На этот раз обошлось: над столом и правда висела голограмма. Это был рабочий кабинет Палладаса, а затем в фокус заскочил и сам дед, привлеченный сигналом вызова.
— А, Фимка! — радостно возопил он, после чего, не обращая внимания на всякие столы и прочую ерунду, попадавшуюся на пути, полез ей навстречу, и через пару секунд его физиономия, роняя изо рта крошки булки или бутерброда, заполонила собой почти все пространство голограммы. — Погоди, линзы поменяю, слепой совсем!
Он исчез и заговорил откуда-то из-под стола:
— А я ведь помнил, что ты приедешь! Всё дома под тебя настроил!
— Деда, а деда! Ты снова в своей лаборатории ночевал, да? — на кванторлингве укорила его Эфимия.
— Не в лаборатории, Фимка, а у Миши в институте…
— Дед, ну мы же с тобой в прошлый раз договаривались! А потом жалуешься, что у тебя спина болит!
— Ты приезжай сюда, я тебе все покажу, не будешь дурных вопросов мне задавать, — он резко распрямился и поморгал в объектив. — Вот! Теперь тебя вижу! Ты там что, грустная? Давай, приезжай, дорогу знаешь. Тут тебе твой тезка хочет что-то сказать…
Тезкой своей внучки Палладас отчего-то величал клеомедянина Эфия по прозвищу Нашептанный, которого около двадцати лет назад они случайно спасли от гибели и привезли на Землю. За прошедшие годы прежний дикарь-пастух не только повзрослел, но и получил хорошее образование. Краем уха Эфимия слышала, что он теперь даже работает с дедом, участвуя в каком-то эксперименте, который затеял академик Савский в своем институте по изучению возможностей человеческой психики. Несколько лет шли разговоры о слиянии управленческой Лаборатории и института, но пока так и оставались разговорами.
Клеомедянин возник на голограмме перед Эфимией и просиял своей неподражаемой улыбкой. Он был в точности таким же и пять, и десять лет назад.
— Вам нужно это увидеть! — сказал он. — Приезжайте!
— Это он тебя увидеть хочет! — встрял дед, высовываясь из-за какого-то кресла весьма сложной конструкции. — Он скромничает.
— О'кей, я еду!
* * *
Институт Савского, как это учреждение называли в народе, стоял наискосок к площади Хранителей, по другую сторону от зеркального монстра Управления. Это была новая, уже послевоенная постройка подковообразной формы и относительно небольшая по сравнению с тем же зданием ВПРУ. Видно их было издалека — с набережной одной из местных речушек, которая казалась кристально чистой и кишела стайками серебристых рыбок.
Эфимия перегнулась через гранитный парапет, залюбовавшись игрою мальков под лучами еще холодного весеннего солнца.

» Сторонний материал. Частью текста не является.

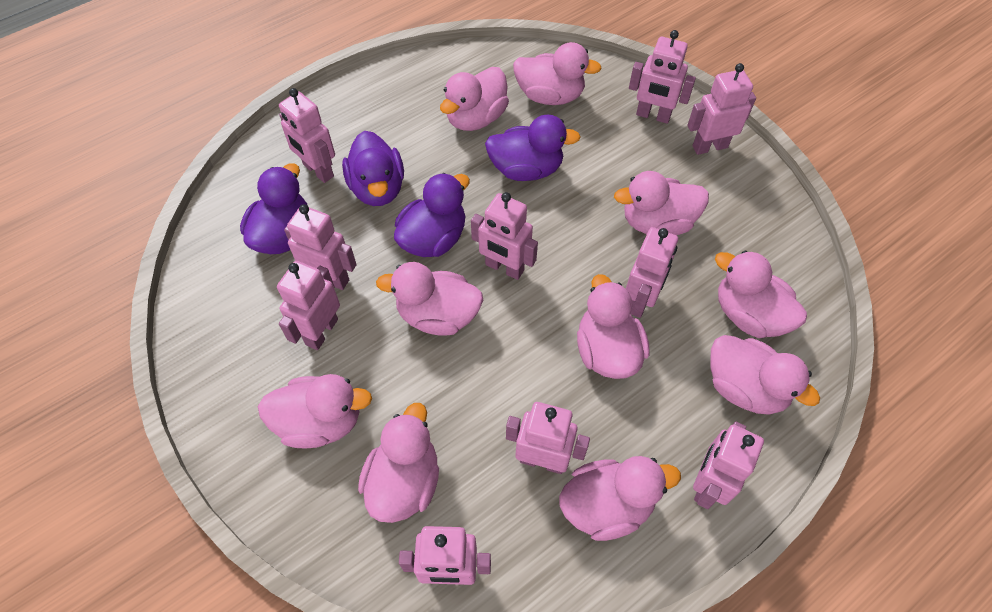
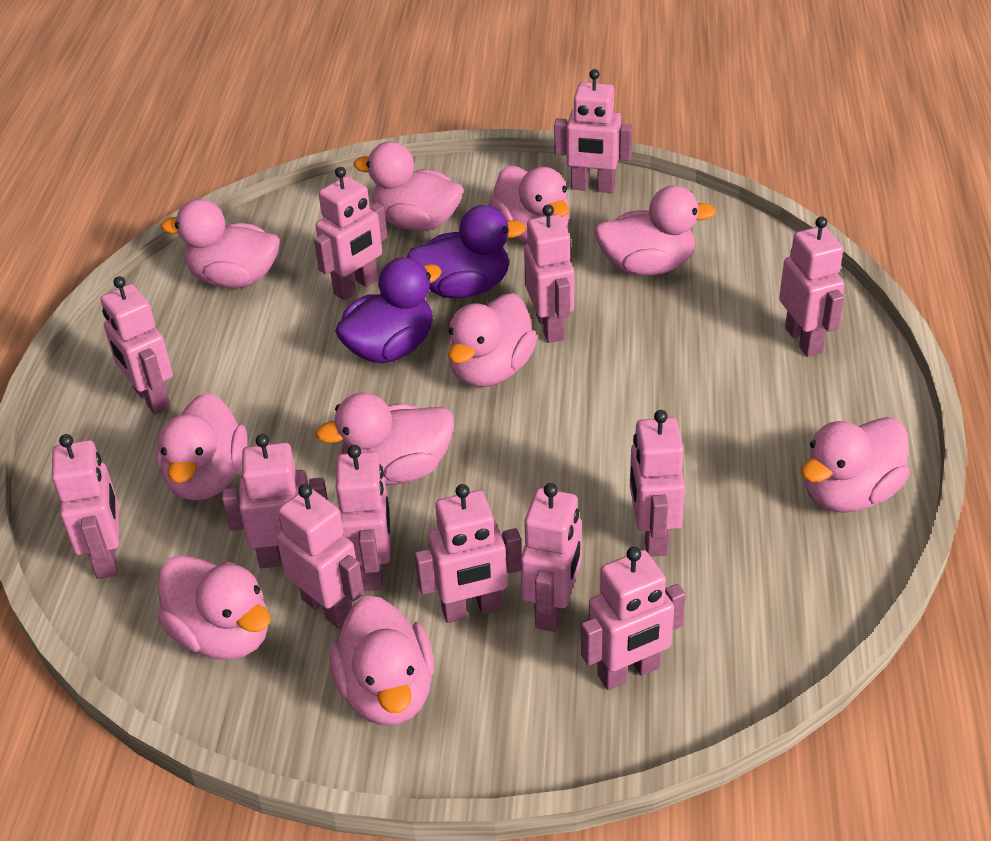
pink robot: 10 -> 13
purple duck: 4 -> 2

В Москве многое было «в стиле ретро», как это называла мама, и во время каждого приезда Эфимия открывала для себя в городе восточного материка много нового. Вспомнился Луис — его сейчас тут очень не хватало. Они погуляли бы по этой набережной, ведь это здорово! В Нью-Йорке им вечно приходится спешить по делам, и романтика возрождалась только во время поездок. А ее семнадцатилетние они вдвоем отметили в орбитальном ресторане «У Селены» с великолепным видом на Луну и замечательными отдельными кабинетиками, где ты мог видеть все происходящее, а тебя не видел никто. Там впервые Луис ее поцеловал, сделав вид, что чмокает в щеку довеском к подарку, и совершенно непреднамеренно соскользнув губами к губам…

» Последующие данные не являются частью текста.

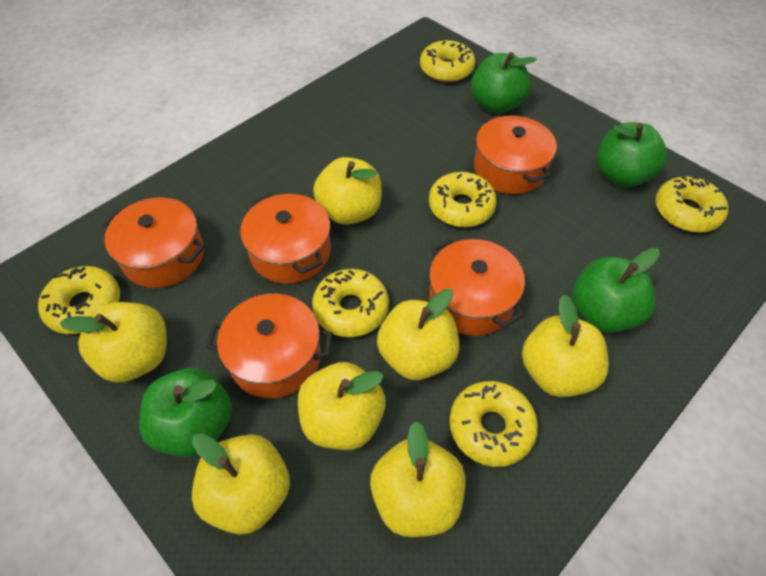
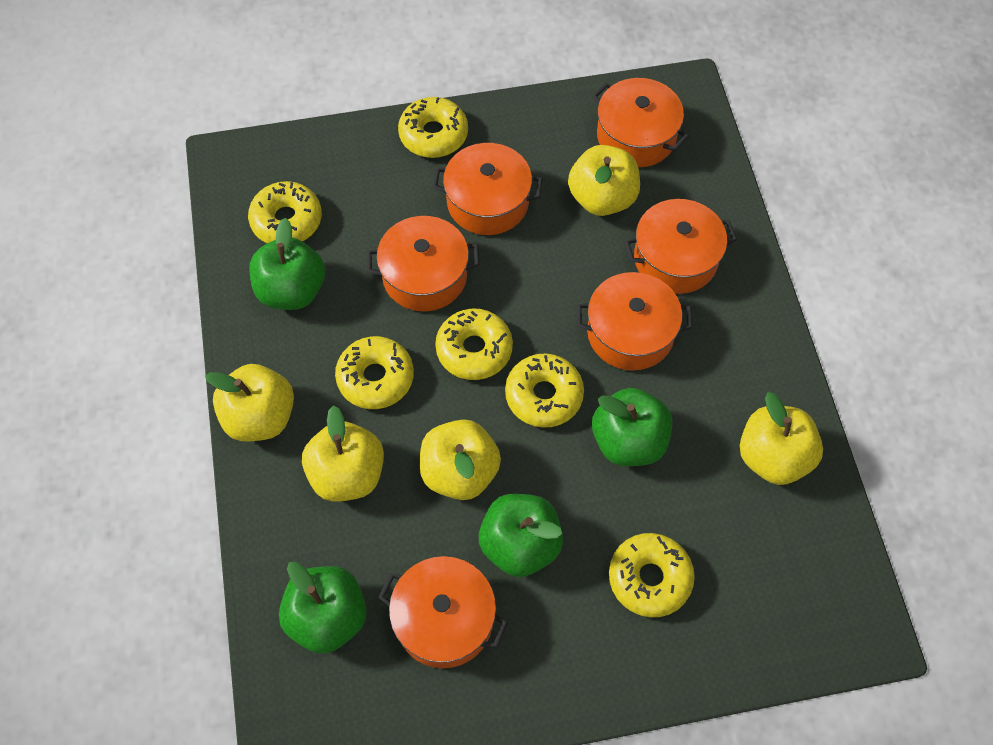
orange pot: 5 -> 6
yellow apple: 7 -> 5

— Ты где так долго ходишь? — дед встретил ее в вестибюле главного входа.
На нем была бирюзовая блуза, как попало наброшенная поверх обычной одежды. На рукаве светился знак — змея, кусающая себя за хвост. Эфимия не раз слышала, как мать шутила по поводу этой эмблемы — мол, наши продвинутые ученые носят символ средневековой алхимии. Но девушке эти идея нравилась.